Aim of the task: Copy out every line of the records below exactly as it appears. Leave out the pictures.

Data excerpts
- - -

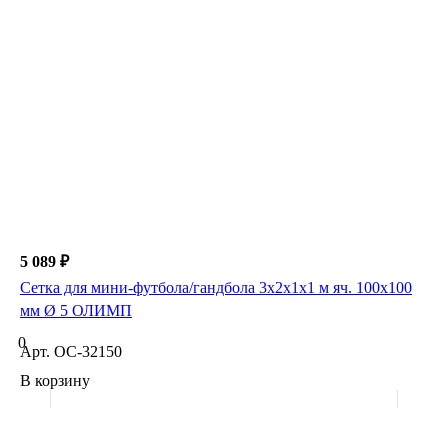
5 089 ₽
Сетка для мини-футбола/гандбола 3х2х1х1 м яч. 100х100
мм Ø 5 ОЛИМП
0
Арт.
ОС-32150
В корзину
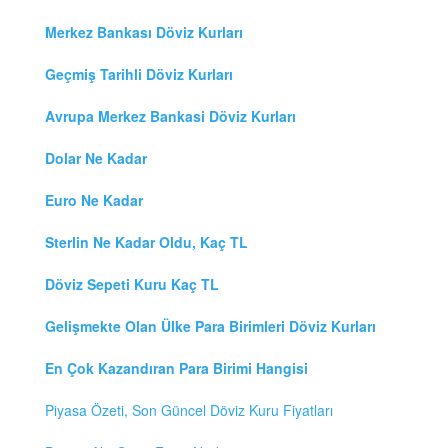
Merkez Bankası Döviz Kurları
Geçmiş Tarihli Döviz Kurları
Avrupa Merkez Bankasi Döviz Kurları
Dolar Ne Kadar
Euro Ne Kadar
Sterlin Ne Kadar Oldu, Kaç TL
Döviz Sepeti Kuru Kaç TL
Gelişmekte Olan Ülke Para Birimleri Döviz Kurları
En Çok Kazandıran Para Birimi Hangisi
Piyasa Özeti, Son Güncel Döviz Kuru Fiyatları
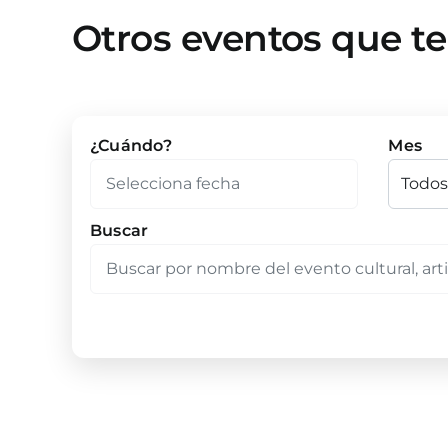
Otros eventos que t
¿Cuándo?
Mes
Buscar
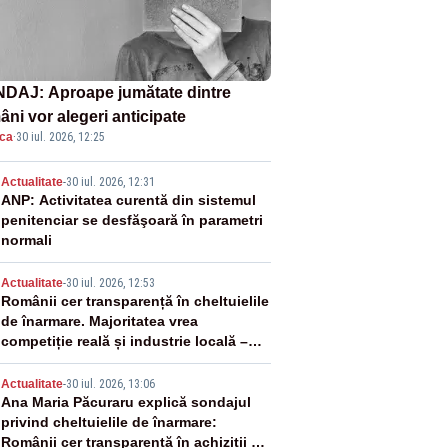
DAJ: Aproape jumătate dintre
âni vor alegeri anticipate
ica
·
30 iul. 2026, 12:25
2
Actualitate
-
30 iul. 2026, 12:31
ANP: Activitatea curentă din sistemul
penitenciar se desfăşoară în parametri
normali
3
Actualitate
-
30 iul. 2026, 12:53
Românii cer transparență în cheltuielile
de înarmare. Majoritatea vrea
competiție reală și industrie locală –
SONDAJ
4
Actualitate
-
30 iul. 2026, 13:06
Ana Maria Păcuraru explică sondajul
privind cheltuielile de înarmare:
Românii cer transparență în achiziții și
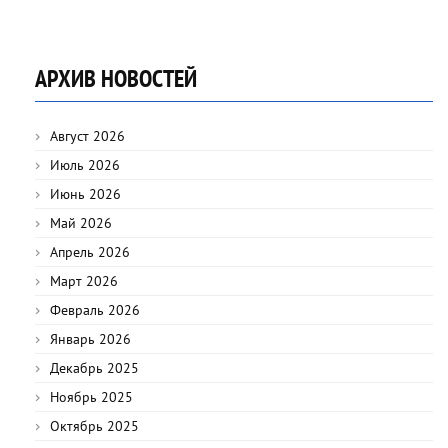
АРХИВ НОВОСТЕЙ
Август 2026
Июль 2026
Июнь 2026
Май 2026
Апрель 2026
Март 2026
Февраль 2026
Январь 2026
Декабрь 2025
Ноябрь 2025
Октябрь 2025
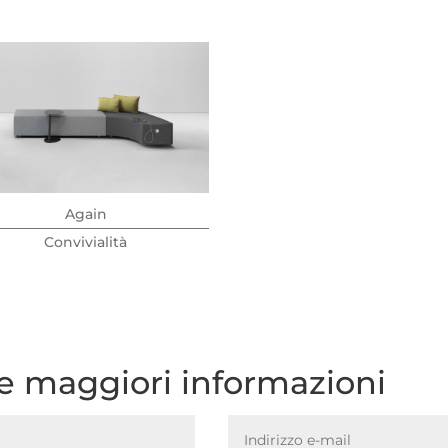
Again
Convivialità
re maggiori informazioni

- - -

Response for this exercise:
5 089 ₽
Сетка для мини-футбола/гандбола 3х2х1х1 м яч. 100х100
мм Ø 5 ОЛИМП
0
Арт.
ОС-32150
В корзину
Merkez Bankası Döviz Kurları
Geçmiş Tarihli Döviz Kurları
Avrupa Merkez Bankasi Döviz Kurları
Dolar Ne Kadar
Euro Ne Kadar
Sterlin Ne Kadar Oldu, Kaç TL
Döviz Sepeti Kuru Kaç TL
Gelişmekte Olan Ülke Para Birimleri Döviz Kurları
En Çok Kazandıran Para Birimi Hangisi
Piyasa Özeti, Son Güncel Döviz Kuru Fiyatları
Otros eventos que t
¿Cuándo?
Mes
Buscar
DAJ: Aproape jumătate dintre
âni vor alegeri anticipate
ica
·
30 iul. 2026, 12:25
2
Actualitate
-
30 iul. 2026, 12:31
ANP: Activitatea curentă din sistemul
penitenciar se desfăşoară în parametri
normali
3
Actualitate
-
30 iul. 2026, 12:53
Românii cer transparență în cheltuielile
de înarmare. Majoritatea vrea
competiție reală și industrie locală –
SONDAJ
4
Actualitate
-
30 iul. 2026, 13:06
Ana Maria Păcuraru explică sondajul
privind cheltuielile de înarmare:
Românii cer transparență în achiziții și
АРХИВ НОВОСТЕЙ
Август 2026
Июль 2026
Июнь 2026
Май 2026
Апрель 2026
Март 2026
Февраль 2026
Январь 2026
Декабрь 2025
Ноябрь 2025
Октябрь 2025
Again
Convivialità
re maggiori informazioni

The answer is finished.